Proposing a P2QRH BIP towards a quantum resistant soft fork

In the recent correspondence, the use of SQIsign within a blockchain framework was acknowledged for its innovative approach but also flagged for potential vulnerabilities due to its novelty. The message highlighted the abrupt compromise of SIDH, evidenced by a significant breach documented in an academic paper, underscoring the unpredictable nature of cryptographic security. To mitigate similar risks with SQIsign, the recommendation was to integrate a hash-based backup key mechanism.

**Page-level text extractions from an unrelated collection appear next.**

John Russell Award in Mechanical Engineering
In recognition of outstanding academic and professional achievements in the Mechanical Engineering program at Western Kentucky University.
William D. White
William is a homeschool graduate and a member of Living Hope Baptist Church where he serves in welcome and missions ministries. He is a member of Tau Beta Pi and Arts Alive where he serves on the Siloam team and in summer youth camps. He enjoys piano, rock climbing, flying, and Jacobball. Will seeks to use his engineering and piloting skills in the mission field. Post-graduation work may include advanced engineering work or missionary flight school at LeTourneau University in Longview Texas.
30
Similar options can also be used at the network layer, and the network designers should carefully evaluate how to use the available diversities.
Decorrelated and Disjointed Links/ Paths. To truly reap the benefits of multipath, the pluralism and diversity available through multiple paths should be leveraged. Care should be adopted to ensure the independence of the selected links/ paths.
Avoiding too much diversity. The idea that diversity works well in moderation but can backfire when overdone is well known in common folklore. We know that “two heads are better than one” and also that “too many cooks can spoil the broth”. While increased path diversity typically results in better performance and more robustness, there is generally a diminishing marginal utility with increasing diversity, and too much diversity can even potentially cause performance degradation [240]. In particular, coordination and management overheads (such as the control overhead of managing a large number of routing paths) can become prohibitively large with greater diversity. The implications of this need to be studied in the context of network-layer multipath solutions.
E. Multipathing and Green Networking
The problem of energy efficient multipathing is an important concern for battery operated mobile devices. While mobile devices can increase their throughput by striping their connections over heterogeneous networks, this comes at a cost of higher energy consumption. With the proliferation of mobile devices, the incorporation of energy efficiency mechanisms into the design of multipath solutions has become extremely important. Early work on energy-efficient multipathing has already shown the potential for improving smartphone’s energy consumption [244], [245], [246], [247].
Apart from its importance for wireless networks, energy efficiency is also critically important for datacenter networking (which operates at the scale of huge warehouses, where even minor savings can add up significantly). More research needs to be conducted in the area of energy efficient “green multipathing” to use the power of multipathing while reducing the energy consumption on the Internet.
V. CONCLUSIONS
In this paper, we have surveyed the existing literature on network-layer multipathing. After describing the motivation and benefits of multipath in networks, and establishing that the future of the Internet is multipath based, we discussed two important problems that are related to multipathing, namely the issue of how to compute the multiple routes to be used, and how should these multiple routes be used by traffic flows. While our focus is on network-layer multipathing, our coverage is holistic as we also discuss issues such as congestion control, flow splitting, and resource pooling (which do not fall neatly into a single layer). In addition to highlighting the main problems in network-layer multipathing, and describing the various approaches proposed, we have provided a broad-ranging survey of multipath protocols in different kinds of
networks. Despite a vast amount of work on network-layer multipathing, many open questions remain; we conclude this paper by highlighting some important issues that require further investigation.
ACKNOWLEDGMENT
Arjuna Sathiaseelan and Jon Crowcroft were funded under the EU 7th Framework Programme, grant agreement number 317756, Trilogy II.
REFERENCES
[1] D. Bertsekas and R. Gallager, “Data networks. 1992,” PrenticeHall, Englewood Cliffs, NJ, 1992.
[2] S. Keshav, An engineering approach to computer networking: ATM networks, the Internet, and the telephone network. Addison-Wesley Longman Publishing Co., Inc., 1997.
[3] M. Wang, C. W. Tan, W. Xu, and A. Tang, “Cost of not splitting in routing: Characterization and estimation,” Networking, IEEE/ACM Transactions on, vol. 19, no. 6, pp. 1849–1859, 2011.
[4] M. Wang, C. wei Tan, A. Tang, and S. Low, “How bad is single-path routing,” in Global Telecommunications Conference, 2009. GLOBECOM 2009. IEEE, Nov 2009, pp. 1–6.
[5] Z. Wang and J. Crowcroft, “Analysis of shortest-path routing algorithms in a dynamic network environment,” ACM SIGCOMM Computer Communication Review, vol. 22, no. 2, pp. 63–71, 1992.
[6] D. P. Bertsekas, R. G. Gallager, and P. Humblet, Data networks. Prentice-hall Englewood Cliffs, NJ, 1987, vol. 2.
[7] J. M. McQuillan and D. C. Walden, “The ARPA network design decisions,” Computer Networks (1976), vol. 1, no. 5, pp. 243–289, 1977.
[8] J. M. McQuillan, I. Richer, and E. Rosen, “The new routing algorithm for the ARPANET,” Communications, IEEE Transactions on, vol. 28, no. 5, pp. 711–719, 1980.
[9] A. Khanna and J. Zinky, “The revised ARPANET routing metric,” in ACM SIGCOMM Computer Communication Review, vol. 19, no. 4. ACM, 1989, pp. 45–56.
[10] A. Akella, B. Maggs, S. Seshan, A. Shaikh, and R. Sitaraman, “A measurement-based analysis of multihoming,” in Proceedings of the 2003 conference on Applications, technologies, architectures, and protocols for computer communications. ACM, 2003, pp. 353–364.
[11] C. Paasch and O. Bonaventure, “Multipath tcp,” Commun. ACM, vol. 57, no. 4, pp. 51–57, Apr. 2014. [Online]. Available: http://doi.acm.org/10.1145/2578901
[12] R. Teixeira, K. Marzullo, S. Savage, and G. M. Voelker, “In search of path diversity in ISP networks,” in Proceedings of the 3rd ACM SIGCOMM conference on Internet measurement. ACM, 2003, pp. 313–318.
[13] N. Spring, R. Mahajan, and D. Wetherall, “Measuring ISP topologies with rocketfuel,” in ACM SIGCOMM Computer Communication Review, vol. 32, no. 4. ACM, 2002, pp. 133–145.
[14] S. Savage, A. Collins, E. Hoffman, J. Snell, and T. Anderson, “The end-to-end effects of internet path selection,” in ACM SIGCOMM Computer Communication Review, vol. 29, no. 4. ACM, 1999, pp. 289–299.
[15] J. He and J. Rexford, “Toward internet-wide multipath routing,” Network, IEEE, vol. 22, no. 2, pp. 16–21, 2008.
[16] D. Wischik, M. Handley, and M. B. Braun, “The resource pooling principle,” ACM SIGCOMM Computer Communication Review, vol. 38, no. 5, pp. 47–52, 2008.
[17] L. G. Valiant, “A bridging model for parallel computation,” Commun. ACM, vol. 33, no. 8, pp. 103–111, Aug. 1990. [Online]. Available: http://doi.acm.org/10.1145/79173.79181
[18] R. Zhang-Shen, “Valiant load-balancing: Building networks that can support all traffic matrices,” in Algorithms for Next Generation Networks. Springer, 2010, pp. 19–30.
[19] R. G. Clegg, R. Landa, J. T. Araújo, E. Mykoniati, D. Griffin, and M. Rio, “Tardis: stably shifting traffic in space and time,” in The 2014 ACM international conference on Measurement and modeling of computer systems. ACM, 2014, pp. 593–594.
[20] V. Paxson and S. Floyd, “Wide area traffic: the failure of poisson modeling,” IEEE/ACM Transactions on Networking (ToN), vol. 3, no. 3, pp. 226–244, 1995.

This would serve as a contingency plan, ensuring robustness against possible future exploits.

The proposed structure for this backup involves a Merkle tree configuration, where one branch would house the SQIsign public key, and another would accommodate the public key from a hash-based recovery scheme. This design choice is minimalistic, potentially increasing the transaction data size by merely one bit, which specifies the use of the SQIsign branch. Among the suggested hash-based methods were Sphincs+, which has received NIST standardization but necessitates additional coding efforts, and Lamport, which, despite lacking official standardization, can be efficiently verified on-chain using OP-CAT. This strategic augmentation aims at bolstering the system’s resilience by preparing it for unforeseen cryptographic vulnerabilities, thereby enhancing overall security and reliability.